EXERCISE BRIEF →
Where in the data does the word "Wabup" appear? Find those lines and copy them.

[Records from a data collection]
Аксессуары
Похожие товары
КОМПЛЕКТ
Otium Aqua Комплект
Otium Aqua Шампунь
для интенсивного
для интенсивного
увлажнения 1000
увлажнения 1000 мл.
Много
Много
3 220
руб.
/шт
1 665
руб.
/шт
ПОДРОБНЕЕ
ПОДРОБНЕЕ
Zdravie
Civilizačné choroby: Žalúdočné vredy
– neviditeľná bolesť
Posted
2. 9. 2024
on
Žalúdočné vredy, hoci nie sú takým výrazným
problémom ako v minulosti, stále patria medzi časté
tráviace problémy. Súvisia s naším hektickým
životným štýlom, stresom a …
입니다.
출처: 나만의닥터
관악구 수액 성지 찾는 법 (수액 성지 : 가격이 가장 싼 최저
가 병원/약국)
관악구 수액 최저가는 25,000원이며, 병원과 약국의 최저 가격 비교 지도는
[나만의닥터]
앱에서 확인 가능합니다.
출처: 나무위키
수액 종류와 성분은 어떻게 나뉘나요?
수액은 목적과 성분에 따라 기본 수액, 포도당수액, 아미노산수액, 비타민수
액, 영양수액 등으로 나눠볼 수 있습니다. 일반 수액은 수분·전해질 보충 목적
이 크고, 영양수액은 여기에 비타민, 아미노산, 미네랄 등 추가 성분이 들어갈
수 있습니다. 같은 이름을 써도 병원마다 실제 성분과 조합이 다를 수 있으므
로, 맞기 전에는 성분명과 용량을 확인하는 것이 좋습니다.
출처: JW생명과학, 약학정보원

...

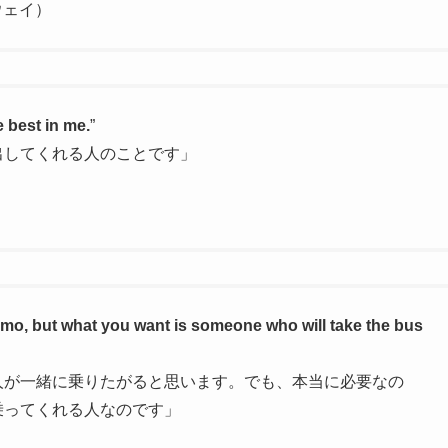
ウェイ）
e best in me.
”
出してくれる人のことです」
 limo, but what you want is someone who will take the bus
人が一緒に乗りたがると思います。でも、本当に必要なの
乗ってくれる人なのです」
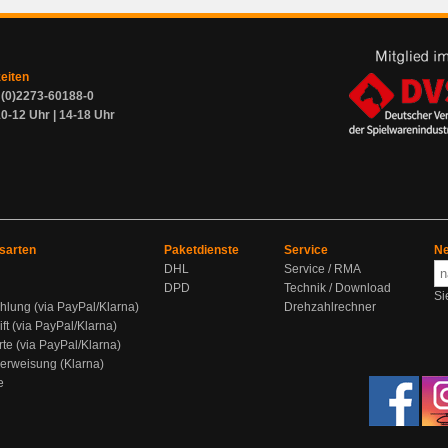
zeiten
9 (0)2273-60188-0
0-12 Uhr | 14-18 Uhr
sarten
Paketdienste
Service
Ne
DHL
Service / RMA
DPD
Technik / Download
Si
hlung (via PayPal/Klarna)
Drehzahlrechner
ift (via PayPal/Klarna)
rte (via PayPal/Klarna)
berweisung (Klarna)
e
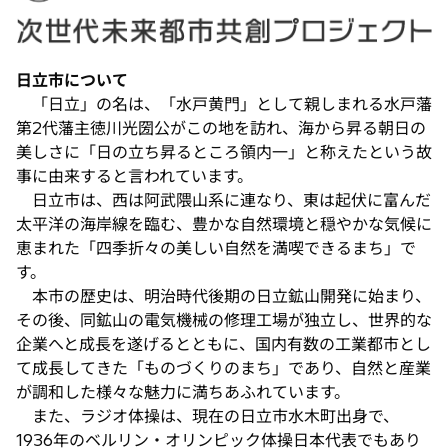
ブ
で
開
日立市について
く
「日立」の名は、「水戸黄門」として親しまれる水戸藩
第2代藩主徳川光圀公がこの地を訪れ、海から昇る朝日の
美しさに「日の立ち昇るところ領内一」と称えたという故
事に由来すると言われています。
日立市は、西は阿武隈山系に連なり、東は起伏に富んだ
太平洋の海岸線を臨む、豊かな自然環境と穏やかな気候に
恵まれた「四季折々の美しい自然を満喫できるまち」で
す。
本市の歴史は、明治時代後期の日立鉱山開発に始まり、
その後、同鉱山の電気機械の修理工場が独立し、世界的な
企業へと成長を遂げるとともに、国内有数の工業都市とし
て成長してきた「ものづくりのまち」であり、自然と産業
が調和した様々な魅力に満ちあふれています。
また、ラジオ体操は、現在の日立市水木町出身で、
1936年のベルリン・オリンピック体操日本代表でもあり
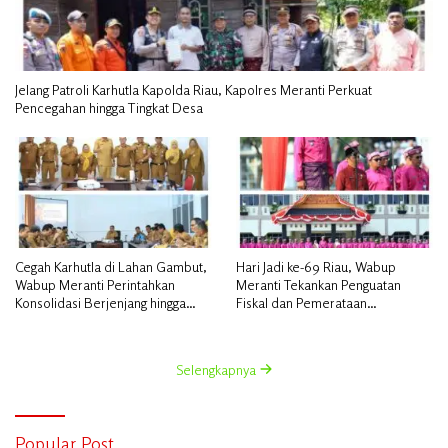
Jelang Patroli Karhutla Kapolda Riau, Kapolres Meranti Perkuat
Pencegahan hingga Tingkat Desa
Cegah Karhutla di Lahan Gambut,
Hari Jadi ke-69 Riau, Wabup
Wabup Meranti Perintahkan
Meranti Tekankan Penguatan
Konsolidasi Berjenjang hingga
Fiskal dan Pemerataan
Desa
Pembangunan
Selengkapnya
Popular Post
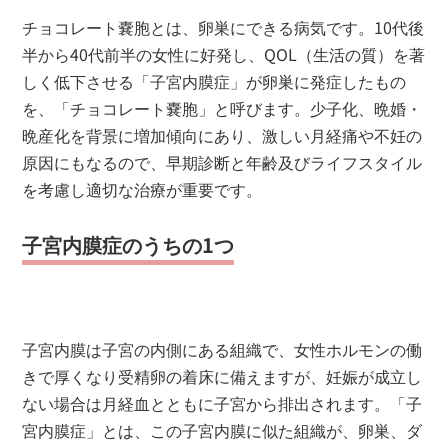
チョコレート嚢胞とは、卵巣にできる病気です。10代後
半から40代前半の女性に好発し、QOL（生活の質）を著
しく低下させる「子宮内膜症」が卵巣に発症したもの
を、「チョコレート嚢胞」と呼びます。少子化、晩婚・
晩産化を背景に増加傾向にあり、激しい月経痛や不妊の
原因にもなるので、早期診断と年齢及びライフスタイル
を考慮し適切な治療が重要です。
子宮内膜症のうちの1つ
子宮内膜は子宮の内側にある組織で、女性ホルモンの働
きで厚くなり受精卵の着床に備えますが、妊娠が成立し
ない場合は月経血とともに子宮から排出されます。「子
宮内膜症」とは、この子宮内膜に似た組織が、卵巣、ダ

...

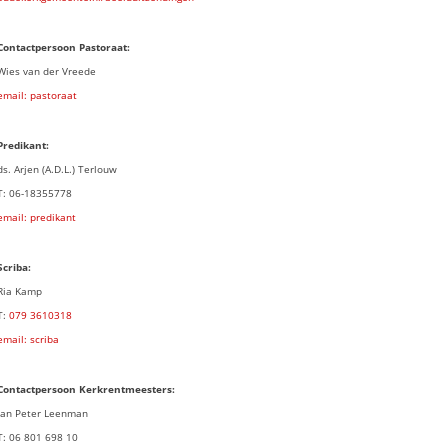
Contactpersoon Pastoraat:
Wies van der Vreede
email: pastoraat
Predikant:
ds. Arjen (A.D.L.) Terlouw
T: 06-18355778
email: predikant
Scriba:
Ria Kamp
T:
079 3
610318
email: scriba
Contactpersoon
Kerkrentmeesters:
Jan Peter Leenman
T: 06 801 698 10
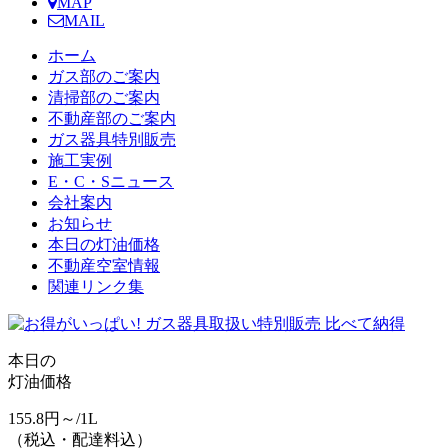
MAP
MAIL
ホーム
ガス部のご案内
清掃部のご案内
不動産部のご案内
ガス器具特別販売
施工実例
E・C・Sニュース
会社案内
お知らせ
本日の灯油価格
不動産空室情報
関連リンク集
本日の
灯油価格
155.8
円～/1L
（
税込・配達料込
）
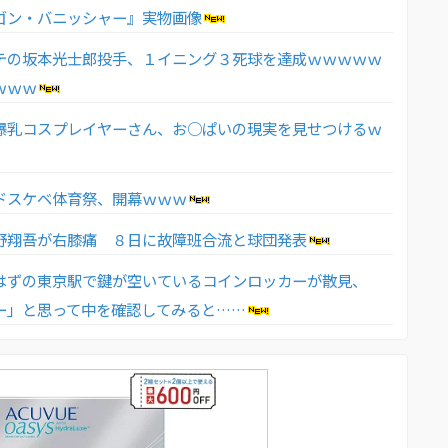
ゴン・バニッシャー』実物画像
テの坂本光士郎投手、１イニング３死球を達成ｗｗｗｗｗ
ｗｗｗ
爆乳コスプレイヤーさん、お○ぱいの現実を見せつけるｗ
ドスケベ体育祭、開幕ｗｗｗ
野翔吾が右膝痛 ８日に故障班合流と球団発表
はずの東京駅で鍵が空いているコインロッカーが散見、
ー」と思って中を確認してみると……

ANSWER TO THE EXERCISE →
Hari Jadi ke-69 Riau, Wabup
Wabup Meranti Perintahkan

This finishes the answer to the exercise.